# What is expected
Return, from the listing below, each line where the word "engine" appears.

# The data
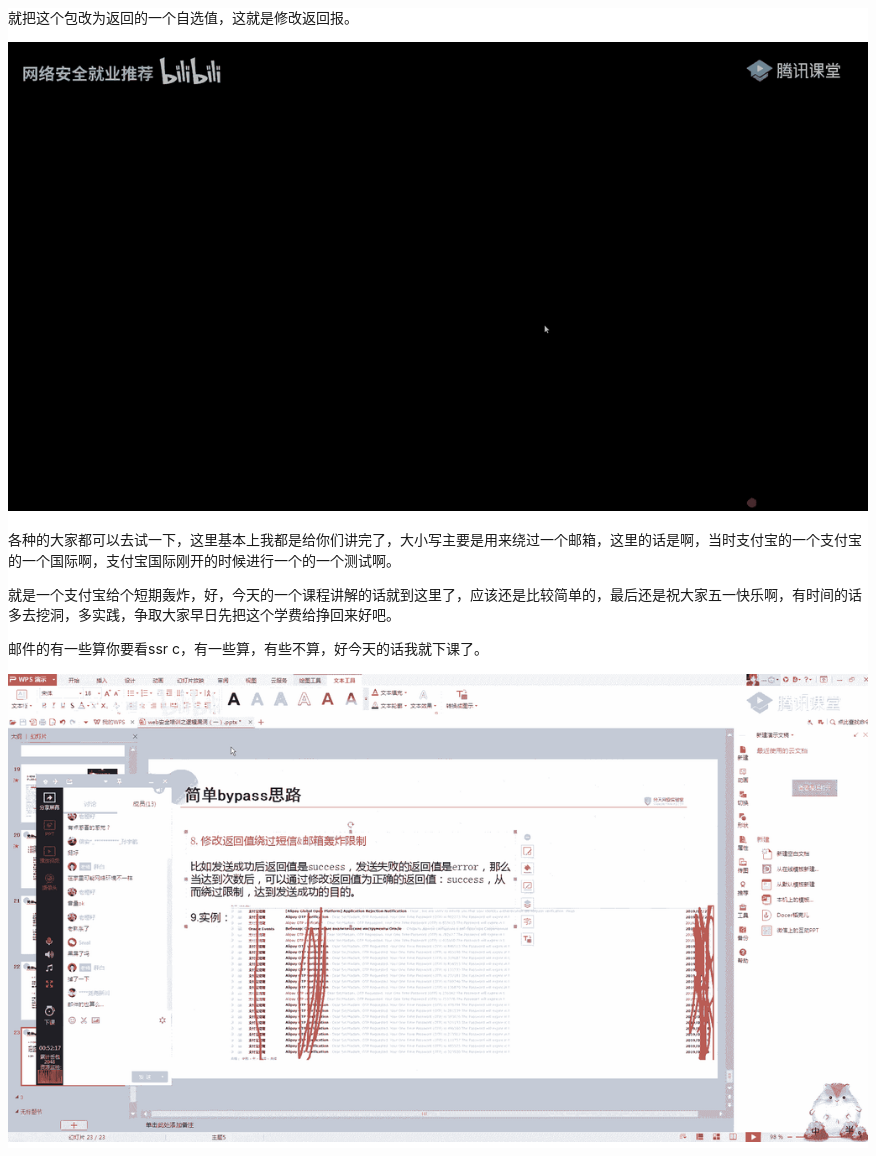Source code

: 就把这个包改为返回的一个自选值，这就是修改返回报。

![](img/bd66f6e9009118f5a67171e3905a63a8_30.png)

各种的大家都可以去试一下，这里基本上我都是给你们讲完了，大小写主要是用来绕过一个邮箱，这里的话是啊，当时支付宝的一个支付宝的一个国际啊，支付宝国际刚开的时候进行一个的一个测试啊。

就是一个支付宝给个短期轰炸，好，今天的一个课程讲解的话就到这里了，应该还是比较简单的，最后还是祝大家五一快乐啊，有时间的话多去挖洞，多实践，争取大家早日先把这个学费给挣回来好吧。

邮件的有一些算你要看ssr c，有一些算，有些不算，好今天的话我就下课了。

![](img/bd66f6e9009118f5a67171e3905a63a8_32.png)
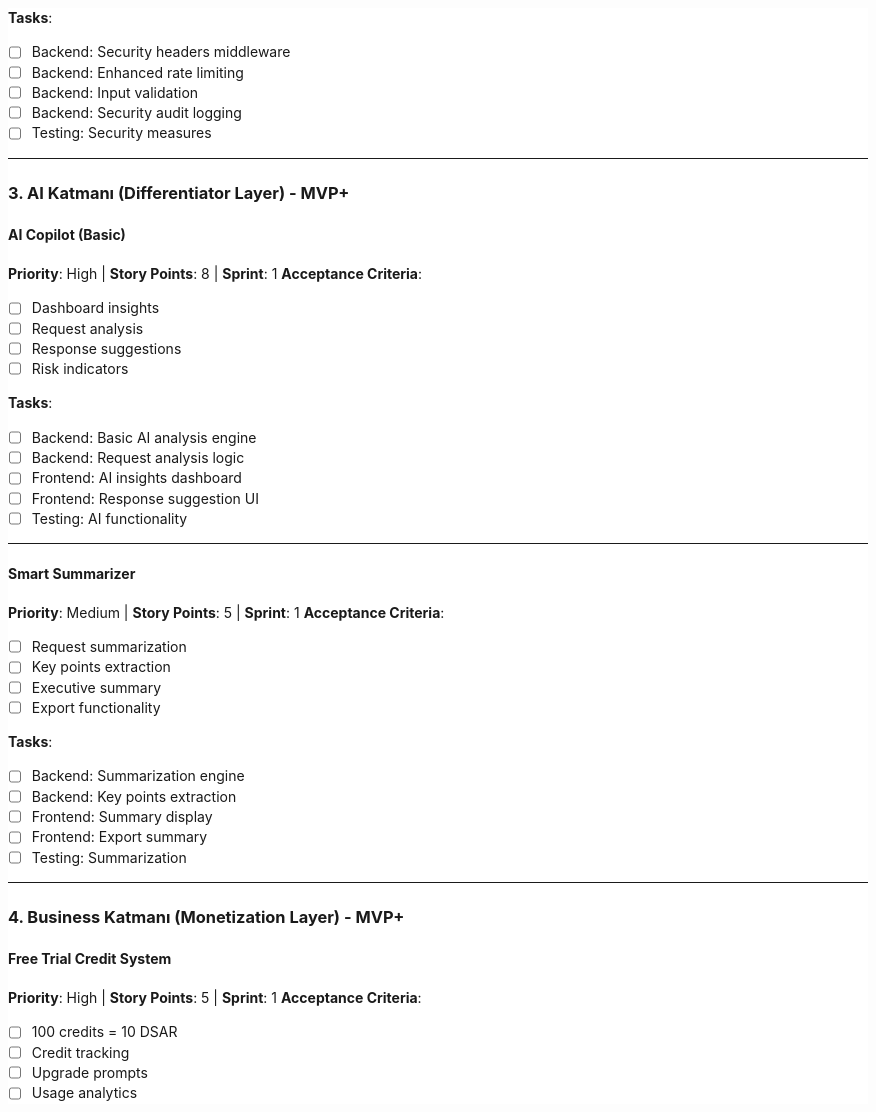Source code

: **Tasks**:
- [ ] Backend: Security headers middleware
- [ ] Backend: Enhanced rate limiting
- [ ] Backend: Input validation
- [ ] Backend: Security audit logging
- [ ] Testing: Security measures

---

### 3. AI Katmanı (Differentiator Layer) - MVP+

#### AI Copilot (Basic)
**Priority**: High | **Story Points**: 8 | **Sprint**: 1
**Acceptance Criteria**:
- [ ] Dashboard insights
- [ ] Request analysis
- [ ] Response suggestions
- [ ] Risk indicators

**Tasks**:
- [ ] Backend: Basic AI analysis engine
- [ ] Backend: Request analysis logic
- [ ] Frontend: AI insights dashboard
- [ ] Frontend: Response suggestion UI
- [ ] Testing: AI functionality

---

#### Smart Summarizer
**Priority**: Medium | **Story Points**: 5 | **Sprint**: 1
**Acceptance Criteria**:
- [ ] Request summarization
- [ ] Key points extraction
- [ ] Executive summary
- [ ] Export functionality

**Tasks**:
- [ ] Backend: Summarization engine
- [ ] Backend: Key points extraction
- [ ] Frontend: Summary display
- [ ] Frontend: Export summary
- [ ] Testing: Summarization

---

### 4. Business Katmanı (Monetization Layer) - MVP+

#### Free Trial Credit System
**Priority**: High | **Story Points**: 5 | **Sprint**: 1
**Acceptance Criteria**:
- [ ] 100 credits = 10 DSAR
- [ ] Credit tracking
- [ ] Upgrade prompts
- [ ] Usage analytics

# Solved problem
- [ ] Backend: Basic AI analysis engine
- [ ] Backend: Summarization engine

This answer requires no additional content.